Lines very rarely go straight for forever, but still often longer than expected.

The level of denialism when faced to confront hard realities of the world around us never ceases to surprise me. Alas AI capabilities continue to rip through expectations and the next goalposts are moved.

“It’s different this time”

How is spacex not short on money when no one will pay them to use their models and they lose money every quarter? Sure they’re now transitioning to a data center provider away from actually being an AI company because they’re losing less money that way but it doesn’t sound like a strategic success

When will the S-1 filings be made public?

most of my coworkers feel the opposite about 4.7 and that 4.6 was, to them, significantly better to point that several stopped using claude code


4.5 -> 4.7 was a solid jump for me having skipped 4.6. It probably does depend on the specific tasks.


I really can't tell what is going on with AI these days. I hear AI labs claiming theyre profitable or close to it. I hear companies say they're dubious the juice is worth the squeeze. I've seen anecdotal claims of a measurable increase in productivity of 2x in PRs created and merged coming in at cost 20% of engineering employee budget. Others say they're still getting no value (which I doubt). Simon Willison's recent post went into debunking the AI sticker shock claims somewhat. Either way this seesawing between new golden era and the greatest VC money furnace is becoming exhausting.

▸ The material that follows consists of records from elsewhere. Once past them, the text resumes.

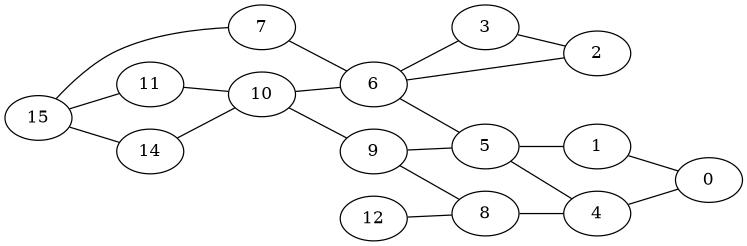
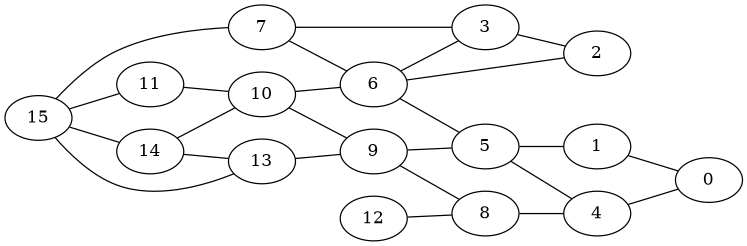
  graph {
    rankdir=LR
    1
    0
    3
    2
    4
    5
    6
    7
    8
    9
    10
    11
    12
+   13
    14
    15
    1 -- 0
    3 -- 2
    4 -- 0
    5 -- 1
    5 -- 4
    6 -- 3
    6 -- 2
    6 -- 5
+   7 -- 3
    7 -- 6
    8 -- 4
    9 -- 5
    9 -- 8
    10 -- 6
    10 -- 9
    11 -- 10
    12 -- 8
+   13 -- 9
    14 -- 10
+   14 -- 13
    15 -- 7
    15 -- 11
+   15 -- 13
    15 -- 14
  }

I'd like to see real numbers at this point, and this article is just a few bullet points that link to other articles. Talk is far cheaper than tokens and I'd like to have a workflow that I can rely on being there in six months.

https://simonwillison.net/2026/May/27/product-market-fit/#th...


AI Has empowered people to build things much more quickly. Not slop if you are even a little conscientious about how you use it. What it does not do fix the human structural problems. If you are solving the wrong problems you aren’t doing anything useful. Just because you can now take an idea to near completion doesn’t mean it was worth doing, but now you spent tokens and a lot of your mental bandwidth to finish it. Or worse you let it become slop and it will fall apart if you even look at it funny.

Previously if I needed to automate something I thought really carefully about it. Now, I still think really carefully about it. I had fun AI coding some tools I always wanted but they were just pet projects for me. I had fun AI slop coding a couple of things, but it was not good software. But if you have a clear and valuable target? AI can absolutely get you there.

Multiply that across all your colleagues and a lot /seems/ to be happening, but what is actually moving the needle?